Keep to one stretch of the data below, the lines from the one with "thumb cmc: (869, 1043)" up to and including the one with "thumb mcp: (1165, 993)", and return that stretch exactly.

[Opening SOURCE RECORDS section]

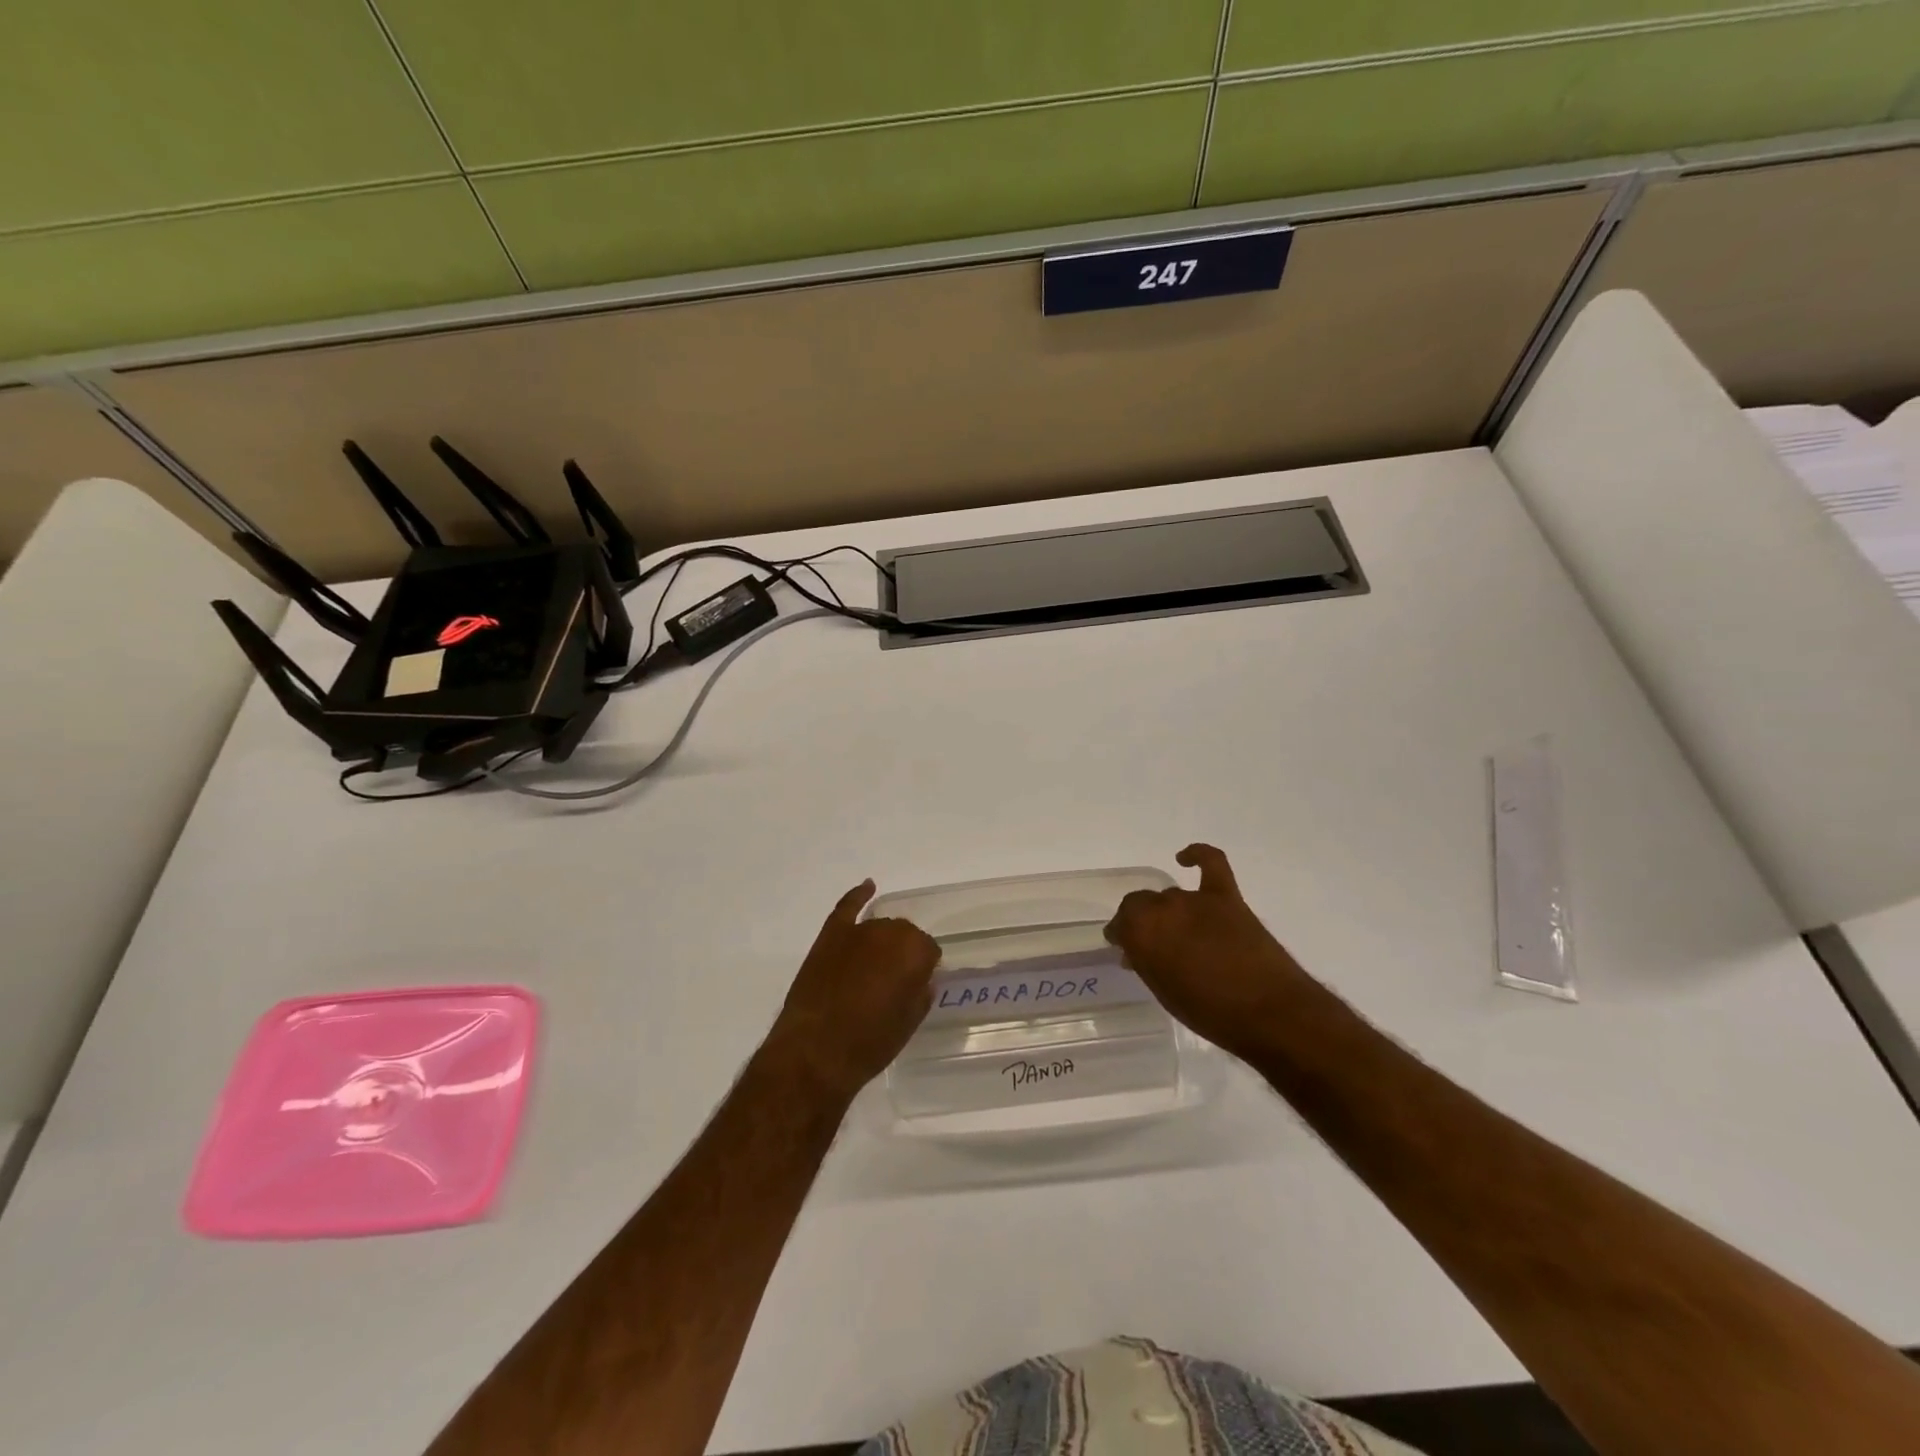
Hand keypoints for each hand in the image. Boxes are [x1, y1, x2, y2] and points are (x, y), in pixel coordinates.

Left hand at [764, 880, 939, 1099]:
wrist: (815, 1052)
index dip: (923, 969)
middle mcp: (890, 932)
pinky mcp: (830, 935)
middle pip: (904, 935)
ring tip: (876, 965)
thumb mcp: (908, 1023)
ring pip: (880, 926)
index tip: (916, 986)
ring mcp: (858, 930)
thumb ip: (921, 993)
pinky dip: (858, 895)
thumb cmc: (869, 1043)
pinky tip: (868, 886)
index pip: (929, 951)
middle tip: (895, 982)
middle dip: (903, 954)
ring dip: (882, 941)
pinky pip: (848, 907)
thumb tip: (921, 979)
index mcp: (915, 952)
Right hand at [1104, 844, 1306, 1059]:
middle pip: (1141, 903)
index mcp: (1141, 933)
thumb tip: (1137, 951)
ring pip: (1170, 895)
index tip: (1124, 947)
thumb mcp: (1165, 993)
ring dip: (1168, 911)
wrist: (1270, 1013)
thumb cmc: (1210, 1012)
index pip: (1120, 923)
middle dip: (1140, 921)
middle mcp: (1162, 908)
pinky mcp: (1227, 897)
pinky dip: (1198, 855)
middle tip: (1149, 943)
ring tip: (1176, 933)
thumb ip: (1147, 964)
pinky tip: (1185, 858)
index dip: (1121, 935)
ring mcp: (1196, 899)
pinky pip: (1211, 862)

[Closing SOURCE RECORDS section]
[Opening SOURCE RECORDS section]

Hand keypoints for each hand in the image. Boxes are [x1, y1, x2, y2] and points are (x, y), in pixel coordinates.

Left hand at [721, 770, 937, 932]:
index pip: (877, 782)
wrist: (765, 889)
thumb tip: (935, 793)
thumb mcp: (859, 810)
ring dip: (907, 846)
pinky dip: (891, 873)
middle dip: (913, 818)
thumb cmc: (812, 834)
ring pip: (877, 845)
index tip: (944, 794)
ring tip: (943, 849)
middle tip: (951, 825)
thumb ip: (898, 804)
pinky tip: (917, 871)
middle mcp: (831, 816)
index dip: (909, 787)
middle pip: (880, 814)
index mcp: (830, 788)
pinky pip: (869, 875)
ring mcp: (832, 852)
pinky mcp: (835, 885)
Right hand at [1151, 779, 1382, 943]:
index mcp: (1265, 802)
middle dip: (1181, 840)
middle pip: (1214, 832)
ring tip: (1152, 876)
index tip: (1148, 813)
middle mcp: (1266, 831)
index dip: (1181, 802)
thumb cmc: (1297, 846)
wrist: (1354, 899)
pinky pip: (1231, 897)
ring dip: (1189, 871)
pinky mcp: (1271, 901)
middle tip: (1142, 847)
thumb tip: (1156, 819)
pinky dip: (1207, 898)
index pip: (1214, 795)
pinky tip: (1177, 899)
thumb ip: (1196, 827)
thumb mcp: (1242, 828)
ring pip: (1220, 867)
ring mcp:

[Closing SOURCE RECORDS section]

OUTPUT OF THE EXERCISE:
thumb cmc: (869, 1043)
pinky tip: (868, 886)
index pip: (929, 951)
middle tip: (895, 982)
middle dip: (903, 954)
ring dip: (882, 941)
pinky pip: (848, 907)
thumb tip: (921, 979)
index mcp: (915, 952)
Right hand at [1104, 844, 1306, 1059]:
middle pip: (1141, 903)
index mcp: (1141, 933)
thumb tip: (1137, 951)
ring pip: (1170, 895)
index tip: (1124, 947)
thumb mcp: (1165, 993)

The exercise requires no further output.